▶ **ACTIVITY**:
Beginning with the line that holds "Instructivo ingreso portal vigilados", please retype each line through the end of the listing below, both ends included, and nothing more.
*** Block opens ***
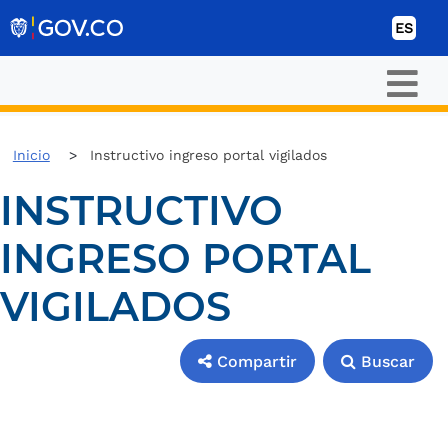
Ir al contenido
ES
Inicio
Instructivo ingreso portal vigilados
INSTRUCTIVO
INGRESO PORTAL
VIGILADOS
Compartir
Buscar
Compartir
Buscar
*** Block closes ***
▶ **RESULT**:
Instructivo ingreso portal vigilados
INSTRUCTIVO
INGRESO PORTAL
VIGILADOS
Compartir
Buscar
Compartir
Buscar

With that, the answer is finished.